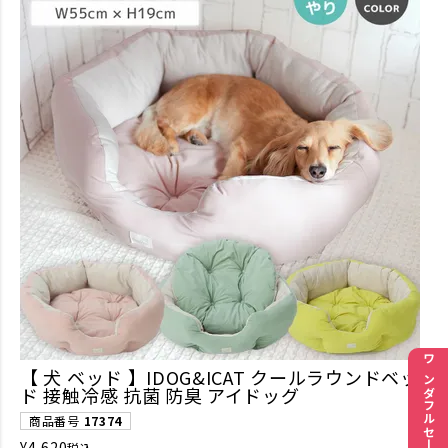
ワンダフルセール
【 犬 ベッド 】IDOG&ICAT クールラウンドベッ
ド 接触冷感 抗菌 防臭 アイドッグ
商品番号
17374
¥
4,620
税込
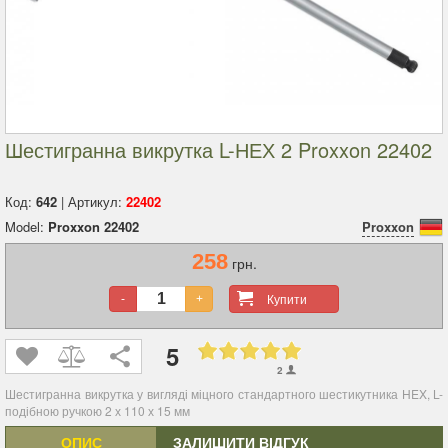
Шестигранна викрутка L-НЕХ 2 Proxxon 22402
Код:
642
| Артикул:
22402
Model:
Proxxon 22402
Proxxon
258
грн.
Купити
-
+
5
2
Шестигранна викрутка у вигляді міцного стандартного шестикутника HEX, L-
подібною ручкою 2 х 110 х 15 мм
ОПИС
ЗАЛИШИТИ ВІДГУК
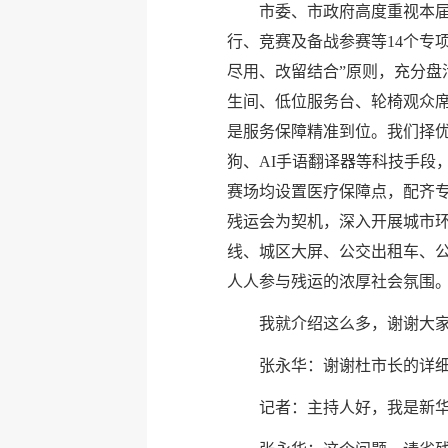
市委、市政府高度重视本
行、竞赛及备战参赛等14个专
尽用、改留结合”原则，充分
生间、低位服务台、轮椅观众
是服务保障精准到位。我们择优
狗、AI手语翻译器等科技手段
赛场均设置医疗保障点，配齐
残运会为契机，深入开展城市
线、城区大屏、公交出租车、
人人参与残运的浓厚社会氛围
我就介绍这么多，谢谢大
张永华：谢谢杜市长的详
记者：主持人好，我是新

-------

**INSTRUCTIONS TO FOLLOW:** An exact copy is needed of the lines from the one containing "是服务保障精准到位。我们择优" through the end of the records.

**SOLUTION FOR THIS EXERCISE:**
是服务保障精准到位。我们择优
狗、AI手语翻译器等科技手段
赛场均设置医疗保障点，配齐
残运会为契机，深入开展城市
线、城区大屏、公交出租车、
人人参与残运的浓厚社会氛围
我就介绍这么多，谢谢大
张永华：谢谢杜市长的详
记者：主持人好，我是新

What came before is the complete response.